------ Blocco di testo
McIntyre e McKitrick non si sono limitati a criticare l’opera di Mann et al., ma, dopo aver corretto gli errori, hanno rianalizzato i dati secondo la stessa metodologia impiegata da Mann.
Questo nuovo studio aggiornato mostra come, nell’arco degli ultimi 600 anni, la temperatura del XX secolo non costituisca affatto un’eccezione.
Mostra poi anche che il rapporto del 2001 del IPCC, sulla scorta
dello studio di Mann et al., asserisca erroneamente che gli anni Novanta sono stati “probabilmente il decennio più caldo” ed il 1998 “l’anno più caldo del millennio”.
Prima di essere presentato per la pubblicazione, lo studio di McIntyre e di McKitrick è stato rivisto da rinomati esperti in matematica e statistica, geologia, paleoclimatologia e fisica (tra questi: R. Carter, R. Courtney, D. Douglas, H. Erren, C.Exxex, W. Kininmonth, e T.Landscheidt).
Successivamente lo studio è stato sottoposto alla revisione di studiosi indipendenti del prestigioso giornale britannico Energy & Environment.
A questo punto si pongono due domande.
Come ha fatto, quello studio di Mann et al. del 1998, a superare la revisione della rivista Nature?
E come ha fatto a superare la revisione dell’IPCC?
Si tratta di una storia che riflette tristemente la qualità del lavoro scientifico sponsorizzato da questo organismo.
Un contributo inatteso in questo scontro è recentemente pervenuto dal presidente Vladimir Putin, dal suo principale consigliere economico Andrei Illarionov, e da molti scienziati che hanno partecipato alla World Climate Change Conference tenutasi a Mosca tra il 29 settembre ed il 3 ottobre 2003.
In apertura dei lavori, Putin affermò che il Protocollo di Kyoto è "scientificamente errato” e che “persino attenendosi al 100% al Protocollo di Kyoto non si rimedierebbe al cambiamento climatico”.
------------
### Compito da svolgere
Per favore, copia alla lettera dal testo sullo studio di McIntyre e McKitrick il passo che inizia con "Successivamente lo studio" e termina con "della rivista Nature?".
------ Dati archiviati
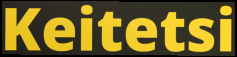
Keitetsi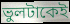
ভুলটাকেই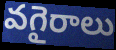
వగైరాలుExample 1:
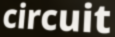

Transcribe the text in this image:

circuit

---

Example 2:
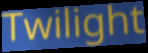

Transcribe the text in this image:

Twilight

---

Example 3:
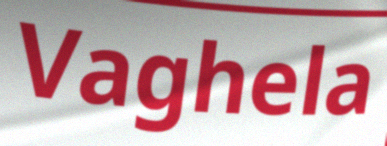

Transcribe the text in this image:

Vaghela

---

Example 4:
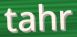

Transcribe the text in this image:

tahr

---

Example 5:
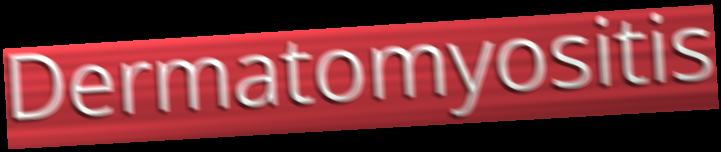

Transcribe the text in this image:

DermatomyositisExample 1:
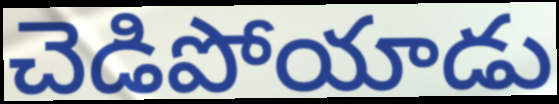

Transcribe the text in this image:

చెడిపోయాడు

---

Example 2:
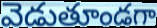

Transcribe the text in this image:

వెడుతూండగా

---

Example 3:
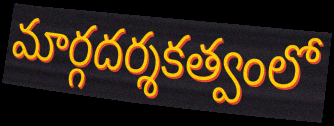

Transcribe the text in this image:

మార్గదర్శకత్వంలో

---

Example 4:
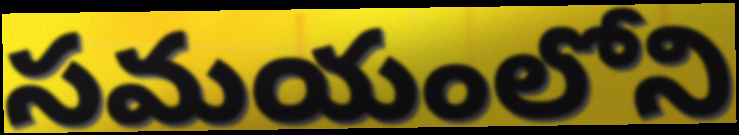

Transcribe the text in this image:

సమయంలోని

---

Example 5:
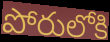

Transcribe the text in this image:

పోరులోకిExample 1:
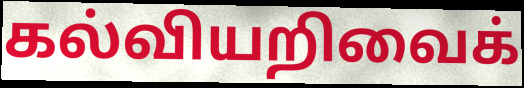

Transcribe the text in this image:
------------
### Risposta esercizio
Successivamente lo studio è stato sottoposto alla revisione di studiosi indipendenti del prestigioso giornale britannico Energy & Environment.
A questo punto si pongono due domande.
Come ha fatto, quello studio di Mann et al. del 1998, a superare la revisione della rivista Nature?